Veicula-se na imprensa a ação de danos morais proposta por dois senhores, que, ainda garotos, em 1972, tiveram a sua imagem exposta na capa do LP clássico Clube da Esquina, de autoria dos compositores Milton Nascimento e Lô Borges. Pensava-se, popularmente, que a foto, que se tornaria icônica da música popular brasileira daqueles anos setenta, retratasse Milton e Lô. Na verdade, a imagem era dos dois moradores de uma fazenda, em Minas Gerais, frequentada pelos compositores e visitada casualmente pelo fotógrafo, hoje já falecido. Sem entrar no mérito da ação, ocorre refletir sobre a necessidade de contextualizar-se o comportamento social de acordo com a cultura de cada época. Não havia em 1972 previsão constitucional ou legal do direito à imagem ou aos danos morais; não havia computadores, celulares ou que tais. Não havia rede social que propagasse tais imagens. Será possível avaliar os efeitos da publicação de imagem infantil, hoje justamente hostilizada, com base na percepção que temos atualmente?

De maneira geral, e sem adentrar nos elementos de tal processo judicial, a verdade é que, à época da publicação daquela foto, não se via qualquer obstáculo ou maldade na circulação de imagens alheias, muitas vezes tomada como homenagem aos fotografados. Fotografavam-se famílias na praia, no parque, nas ruas. Fotografias de crianças eram estampadas na primeira página de jornais ou em publicidade de margarinas.

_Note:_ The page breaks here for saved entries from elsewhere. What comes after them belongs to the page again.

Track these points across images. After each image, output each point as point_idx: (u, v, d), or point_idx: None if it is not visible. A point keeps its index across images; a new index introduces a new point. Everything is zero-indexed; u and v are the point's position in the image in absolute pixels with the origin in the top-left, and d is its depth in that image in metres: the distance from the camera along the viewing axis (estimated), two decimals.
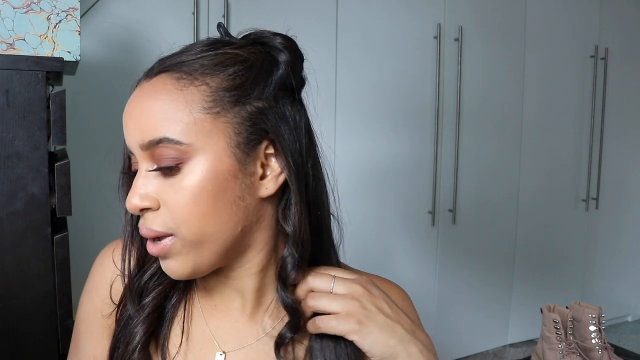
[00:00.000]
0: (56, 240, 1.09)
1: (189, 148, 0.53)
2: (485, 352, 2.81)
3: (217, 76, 0.55)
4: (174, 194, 0.54)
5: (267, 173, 0.57)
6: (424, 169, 2.52)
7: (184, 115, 0.53)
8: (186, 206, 0.54)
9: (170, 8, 1.93)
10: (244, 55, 0.57)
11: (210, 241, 0.56)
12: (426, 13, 2.44)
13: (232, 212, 0.55)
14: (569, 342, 1.43)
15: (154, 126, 0.54)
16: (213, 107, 0.54)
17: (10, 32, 1.09)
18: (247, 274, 0.61)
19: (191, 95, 0.54)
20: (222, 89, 0.55)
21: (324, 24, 2.22)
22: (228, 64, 0.56)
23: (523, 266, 2.85)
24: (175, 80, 0.55)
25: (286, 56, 0.58)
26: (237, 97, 0.55)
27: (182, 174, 0.54)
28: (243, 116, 0.55)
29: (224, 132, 0.54)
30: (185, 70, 0.55)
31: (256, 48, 0.59)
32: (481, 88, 2.61)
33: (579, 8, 2.85)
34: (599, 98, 2.95)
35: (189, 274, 0.57)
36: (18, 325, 1.08)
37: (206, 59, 0.56)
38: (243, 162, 0.55)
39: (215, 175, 0.54)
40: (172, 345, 0.62)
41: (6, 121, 1.04)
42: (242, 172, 0.55)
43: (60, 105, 1.07)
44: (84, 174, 1.57)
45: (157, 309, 0.62)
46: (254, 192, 0.57)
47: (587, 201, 2.99)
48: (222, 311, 0.64)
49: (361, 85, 2.33)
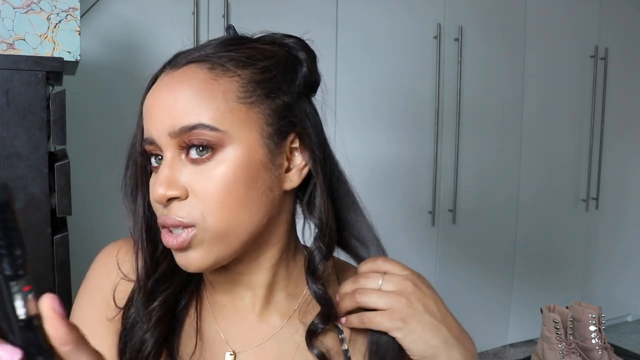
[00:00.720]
0: (56, 240, 1.09)
1: (224, 135, 0.53)
2: (485, 352, 2.81)
3: (247, 69, 0.56)
4: (205, 182, 0.53)
5: (292, 166, 0.58)
6: (424, 169, 2.52)
7: (220, 103, 0.53)
8: (217, 195, 0.53)
9: (170, 8, 1.93)
10: (271, 51, 0.58)
11: (234, 233, 0.54)
12: (426, 13, 2.44)
13: (262, 203, 0.56)
14: (569, 342, 1.43)
15: (188, 112, 0.53)
16: (248, 98, 0.55)
17: (10, 32, 1.09)
18: (259, 269, 0.61)
19: (225, 84, 0.54)
20: (254, 81, 0.56)
21: (324, 24, 2.22)
22: (258, 58, 0.57)
23: (523, 266, 2.85)
24: (207, 70, 0.55)
25: (305, 55, 0.61)
26: (268, 89, 0.56)
27: (215, 161, 0.53)
28: (273, 109, 0.56)
29: (258, 122, 0.55)
30: (217, 62, 0.56)
31: (278, 49, 0.60)
32: (481, 88, 2.61)
33: (579, 8, 2.85)
34: (599, 98, 2.95)
35: (211, 265, 0.55)
36: None
37: (235, 52, 0.57)
38: (273, 152, 0.56)
39: (248, 165, 0.54)
40: (183, 346, 0.60)
41: (6, 121, 1.04)
42: (272, 163, 0.56)
43: (60, 105, 1.07)
44: (84, 174, 1.57)
45: (167, 313, 0.60)
46: (280, 184, 0.58)
47: (587, 201, 2.99)
48: (231, 310, 0.63)
49: (361, 85, 2.33)
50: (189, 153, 0.53)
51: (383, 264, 0.62)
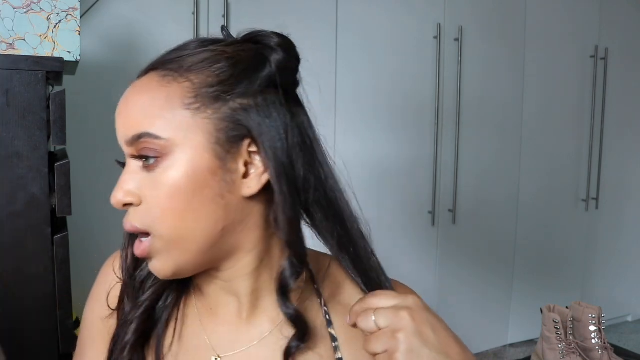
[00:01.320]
0: (56, 240, 1.09)
1: (168, 143, 0.53)
2: (485, 352, 2.81)
3: (201, 73, 0.55)
4: (152, 189, 0.54)
5: (251, 171, 0.56)
6: (424, 169, 2.52)
7: (164, 110, 0.54)
8: (162, 202, 0.54)
9: (170, 8, 1.94)
10: (229, 53, 0.56)
11: (188, 239, 0.55)
12: (426, 13, 2.44)
13: (211, 210, 0.55)
14: (569, 342, 1.43)
15: (136, 122, 0.54)
16: (193, 103, 0.54)
17: (10, 32, 1.09)
18: (239, 275, 0.60)
19: (173, 91, 0.55)
20: (205, 85, 0.55)
21: (324, 24, 2.22)
22: (213, 61, 0.56)
23: (523, 266, 2.85)
24: (160, 78, 0.56)
25: (278, 55, 0.57)
26: (219, 93, 0.55)
27: (161, 169, 0.54)
28: (225, 112, 0.55)
29: (204, 128, 0.54)
30: (171, 68, 0.56)
31: (247, 46, 0.58)
32: (481, 88, 2.61)
33: (579, 8, 2.85)
34: (599, 98, 2.95)
35: (172, 273, 0.57)
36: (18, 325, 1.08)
37: (193, 56, 0.56)
38: (223, 158, 0.55)
39: (193, 172, 0.54)
40: (167, 349, 0.62)
41: (6, 121, 1.04)
42: (221, 169, 0.55)
43: (60, 105, 1.07)
44: (84, 174, 1.57)
45: (150, 308, 0.62)
46: (235, 191, 0.56)
47: (587, 201, 2.99)
48: (218, 315, 0.63)
49: (361, 85, 2.33)
50: (142, 161, 0.55)
51: (372, 301, 0.56)
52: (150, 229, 0.55)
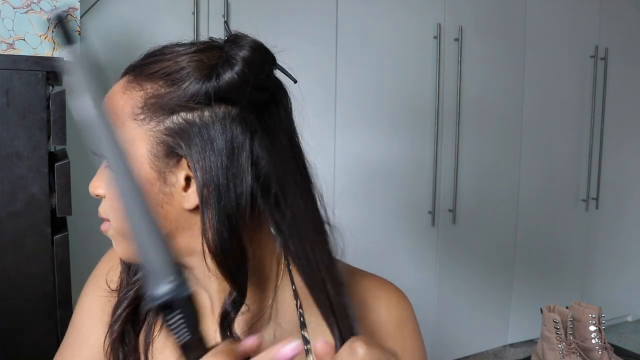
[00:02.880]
0: (56, 240, 1.09)
1: None
2: (485, 352, 2.81)
3: (155, 82, 0.55)
4: (109, 187, 0.59)
5: (191, 186, 0.55)
6: (424, 169, 2.52)
7: (118, 119, 0.56)
8: (112, 201, 0.59)
9: (170, 8, 1.94)
10: (190, 61, 0.55)
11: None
12: (426, 13, 2.44)
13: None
14: (569, 342, 1.43)
15: None
16: (140, 114, 0.55)
17: (10, 32, 1.09)
18: (205, 276, 0.60)
19: (127, 100, 0.56)
20: (155, 95, 0.55)
21: (324, 24, 2.22)
22: (169, 70, 0.55)
23: (523, 266, 2.85)
24: (126, 84, 0.58)
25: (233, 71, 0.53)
26: (163, 106, 0.54)
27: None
28: (166, 126, 0.54)
29: (146, 139, 0.55)
30: (136, 74, 0.57)
31: (214, 53, 0.56)
32: (481, 88, 2.61)
33: (579, 8, 2.85)
34: (599, 98, 2.95)
35: (123, 257, 0.62)
36: (18, 325, 1.08)
37: (155, 63, 0.57)
38: (161, 171, 0.55)
39: None
40: (156, 337, 0.65)
41: (6, 121, 1.04)
42: (160, 181, 0.55)
43: (60, 105, 1.07)
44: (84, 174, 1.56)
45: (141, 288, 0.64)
46: (173, 203, 0.56)
47: (587, 201, 2.99)
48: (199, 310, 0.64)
49: (361, 85, 2.33)
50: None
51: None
52: (108, 218, 0.60)
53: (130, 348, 0.64)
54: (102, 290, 0.68)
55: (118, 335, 0.63)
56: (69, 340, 0.70)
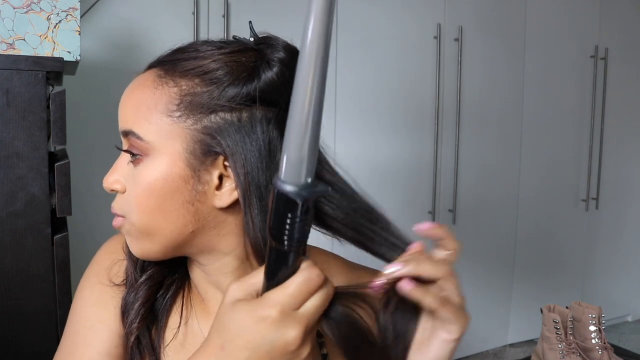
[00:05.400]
0: (56, 240, 1.09)
1: (148, 145, 0.55)
2: (485, 352, 2.81)
3: (192, 80, 0.55)
4: (132, 183, 0.57)
5: (225, 185, 0.56)
6: (424, 169, 2.52)
7: (150, 113, 0.55)
8: (136, 197, 0.57)
9: (170, 8, 1.93)
10: (226, 61, 0.55)
11: (156, 234, 0.57)
12: (426, 13, 2.44)
13: (180, 214, 0.56)
14: (569, 342, 1.43)
15: (127, 117, 0.57)
16: (176, 111, 0.55)
17: (10, 32, 1.09)
18: (221, 272, 0.62)
19: (161, 95, 0.55)
20: (191, 93, 0.55)
21: None
22: (206, 69, 0.55)
23: (523, 266, 2.85)
24: (155, 77, 0.57)
25: (271, 72, 0.54)
26: (202, 104, 0.54)
27: (142, 167, 0.56)
28: (204, 124, 0.54)
29: (182, 137, 0.55)
30: (167, 69, 0.57)
31: (250, 54, 0.56)
32: (481, 88, 2.61)
33: (579, 8, 2.85)
34: (599, 98, 2.95)
35: (139, 255, 0.60)
36: (18, 325, 1.08)
37: (189, 61, 0.56)
38: (197, 169, 0.55)
39: (165, 177, 0.55)
40: (169, 331, 0.65)
41: (6, 121, 1.04)
42: (193, 179, 0.56)
43: (60, 105, 1.07)
44: (84, 174, 1.57)
45: (153, 285, 0.64)
46: (206, 200, 0.56)
47: (587, 201, 2.99)
48: (208, 306, 0.65)
49: (361, 85, 2.33)
50: (130, 154, 0.58)
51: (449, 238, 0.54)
52: (125, 215, 0.58)
53: (145, 346, 0.63)
54: (108, 281, 0.67)
55: (136, 337, 0.63)
56: (79, 334, 0.67)
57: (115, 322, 0.65)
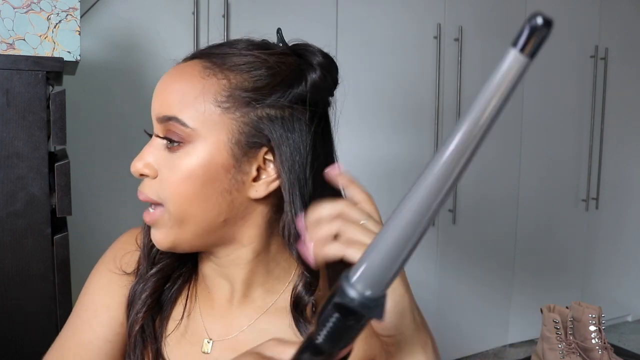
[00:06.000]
0: (56, 240, 1.09)
1: (193, 132, 0.57)
2: (485, 352, 2.81)
3: (240, 75, 0.58)
4: (170, 169, 0.58)
5: (262, 177, 0.59)
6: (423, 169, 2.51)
7: (197, 101, 0.57)
8: (175, 184, 0.58)
9: (170, 8, 1.93)
10: (271, 62, 0.59)
11: (191, 222, 0.59)
12: (426, 13, 2.44)
13: (216, 202, 0.58)
14: (569, 342, 1.43)
15: (170, 104, 0.58)
16: (225, 102, 0.57)
17: (10, 32, 1.09)
18: (234, 264, 0.63)
19: (210, 85, 0.58)
20: (240, 87, 0.58)
21: (324, 24, 2.22)
22: (253, 67, 0.58)
23: (523, 266, 2.85)
24: (202, 68, 0.59)
25: (315, 75, 0.60)
26: (251, 98, 0.57)
27: (182, 153, 0.57)
28: (251, 118, 0.57)
29: (229, 127, 0.57)
30: (215, 61, 0.59)
31: (290, 58, 0.60)
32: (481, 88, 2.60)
33: (579, 8, 2.85)
34: (599, 98, 2.95)
35: (169, 246, 0.61)
36: (18, 325, 1.08)
37: (237, 57, 0.59)
38: (239, 159, 0.58)
39: (208, 164, 0.57)
40: (172, 322, 0.67)
41: (6, 121, 1.04)
42: (235, 169, 0.58)
43: (60, 105, 1.07)
44: (84, 174, 1.57)
45: (162, 278, 0.66)
46: (242, 190, 0.59)
47: (587, 201, 2.99)
48: (214, 299, 0.67)
49: (361, 85, 2.33)
50: (166, 141, 0.59)
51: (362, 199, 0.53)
52: (163, 201, 0.59)
53: (148, 335, 0.65)
54: (118, 270, 0.68)
55: (141, 326, 0.65)
56: (82, 318, 0.69)
57: (118, 310, 0.67)
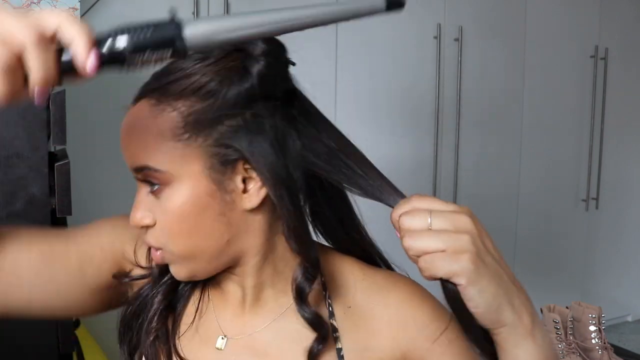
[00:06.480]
0: None
1: (167, 175, 0.56)
2: None
3: (187, 99, 0.55)
4: (161, 214, 0.58)
5: (250, 186, 0.58)
6: (424, 169, 2.52)
7: (158, 144, 0.55)
8: (171, 226, 0.57)
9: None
10: (214, 72, 0.56)
11: (197, 254, 0.59)
12: (426, 13, 2.44)
13: (215, 228, 0.58)
14: (569, 342, 1.43)
15: (136, 154, 0.57)
16: (183, 134, 0.55)
17: None
18: (245, 274, 0.63)
19: (163, 123, 0.56)
20: (192, 112, 0.55)
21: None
22: (198, 84, 0.55)
23: (523, 266, 2.85)
24: (150, 107, 0.57)
25: (260, 65, 0.55)
26: (206, 119, 0.55)
27: (166, 195, 0.57)
28: (215, 138, 0.55)
29: (197, 156, 0.55)
30: (157, 97, 0.57)
31: (233, 57, 0.57)
32: (481, 88, 2.61)
33: (579, 8, 2.85)
34: (599, 98, 2.95)
35: (188, 277, 0.62)
36: (18, 325, 1.08)
37: (179, 81, 0.56)
38: (220, 182, 0.56)
39: (193, 198, 0.56)
40: (184, 322, 0.66)
41: (6, 121, 1.04)
42: (220, 192, 0.57)
43: (60, 105, 1.07)
44: (84, 174, 1.57)
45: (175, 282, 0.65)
46: (235, 207, 0.58)
47: (587, 201, 2.99)
48: (228, 300, 0.66)
49: (361, 85, 2.33)
50: (149, 185, 0.58)
51: (422, 203, 0.54)
52: (163, 246, 0.59)
53: (161, 337, 0.65)
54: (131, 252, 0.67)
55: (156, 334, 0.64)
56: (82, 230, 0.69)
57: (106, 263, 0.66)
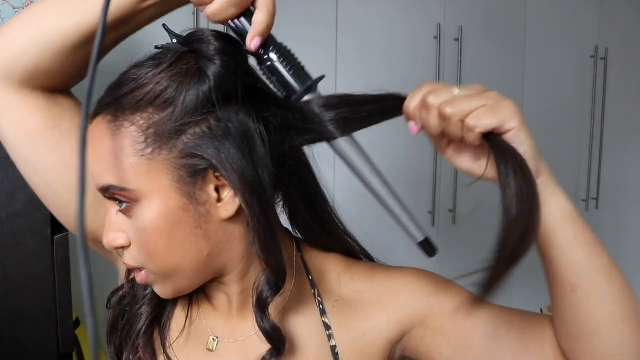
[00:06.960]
0: (56, 240, 1.09)
1: (134, 192, 0.53)
2: None
3: (144, 112, 0.53)
4: (134, 233, 0.55)
5: (224, 195, 0.55)
6: (424, 169, 2.52)
7: (120, 161, 0.53)
8: (147, 245, 0.55)
9: None
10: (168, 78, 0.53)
11: (178, 270, 0.56)
12: (426, 13, 2.44)
13: (192, 242, 0.55)
14: None
15: (101, 174, 0.54)
16: (145, 149, 0.52)
17: None
18: (232, 281, 0.62)
19: (122, 139, 0.53)
20: (152, 125, 0.52)
21: (324, 25, 2.22)
22: (154, 94, 0.53)
23: (523, 266, 2.82)
24: (107, 124, 0.54)
25: (214, 65, 0.53)
26: (167, 131, 0.52)
27: (136, 215, 0.54)
28: (179, 148, 0.52)
29: (164, 170, 0.53)
30: (114, 113, 0.54)
31: (186, 60, 0.55)
32: None
33: (579, 8, 2.85)
34: (599, 98, 2.95)
35: (173, 295, 0.60)
36: (18, 325, 1.08)
37: (133, 93, 0.53)
38: (191, 194, 0.54)
39: (165, 214, 0.53)
40: (173, 331, 0.65)
41: None
42: (193, 204, 0.54)
43: None
44: None
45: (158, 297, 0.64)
46: (211, 218, 0.55)
47: (587, 201, 2.99)
48: (216, 307, 0.66)
49: (360, 85, 2.31)
50: (117, 204, 0.55)
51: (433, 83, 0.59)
52: (143, 265, 0.57)
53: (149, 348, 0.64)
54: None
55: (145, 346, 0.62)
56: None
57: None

Não há dúvida que, aos retratados, haverá sempre a garantia constitucional de impedir a circulação de suas próprias imagens.

De todo modo, à parte a eventual prescrição de pleitos indenizatórios, será que se justificaria a pretensão indenizatória depois de tanto tempo em relação a algo que à época se considerava socialmente aceitável e sem que se demonstre o impacto patrimonial então representado? Por outro lado, haveria nesse caso lucro obtido ilicitamente (lucro da intervenção, que então não se reconhecia na técnica jurídica) na utilização de imagem de pessoas desconhecidas em álbuns gravados por artistas consagrados?

O episódio lembra o processo movido pelo antigo jogador do Flamengo, João Batista de Sales, conhecido como Fio Maravilha, que ingressou, nos anos oitenta do século passado, com ação de perdas e danos, julgada improcedente, contra o cantor e compositor Jorge Ben Jor, que o havia homenageado com letra a ele dedicada. A canção descrevia, com emoção, o “gol de placa” marcado por Fio na vitória do Flamengo por 3 X 2 sobre o Benfica no Maracanã, em janeiro de 1972 – perto, portanto, do lançamento do álbum Clube da Esquina: “Tabelou, driblou dois zagueiros, deu um toque, driblou o goleiro; só não entrou com bola e tudo porque teve humildade em gol (...)”. E concluía com o refrão, que imortalizaria o jogador – hoje entregador de pizza em Nova York, onde vive –, na memória do futebol brasileiro: “Fio Maravilha, nós gostamos de você; Fio Maravilha, faz mais um pra gente ver”. A improcedência da ação foi confirmada pelo TJ/RJ, merecendo belo acórdão que negou, à época, a existência de dano e de nexo causal. O jogador, arrependido da propositura da ação, pediu publicamente desculpas ao compositor, que o desculpou, embora, por precaução, tenha alterado o refrão, em sacrifício à beleza do verso, substituindo a evocação a “Fio Maravilha” por “Filho Maravilha”, como ainda hoje é cantada.

Ao longo do tempo, a expansão da litigiosidade parece sem limites e a pretensão por danos morais banalizou-se, acabando por se refletir na redução das indenizações conferidas pelos Tribunais. Sacrifica-se a resposta judicial a lesões realmente dolorosas, em razão da multiplicação de ações que suscitam o tratamento massificado das pretensões em juízo, implicando certa tendência a uma espécie de tabelamento das condenações de acordo com os bens lesados.

A Justiça deve lidar com a circunstância de que as frustrações individuais são incontroláveis e que a leitura de fatos pregressos se dá frequentemente com as lentes do rancor, aguçadas pela alteração de contexto das relações sociais, cuja dinâmica se modificou radicalmente nas últimas décadas.

Foram notáveis e alvissareiras as conquistas contabilizadas nas relações sociais em prol da concretização da igualdade de a solidariedade. Nada obstante, sem prejuízo da necessidade de punição de criminosos a qualquer tempo e da repressão aos malfeitos, a valoração do comportamento humano não pode prescindir do seu contexto histórico e cultural. Sem tal contextualização, mostra-se impossível a avaliação equânime dos fatos e da injustiça dos danos.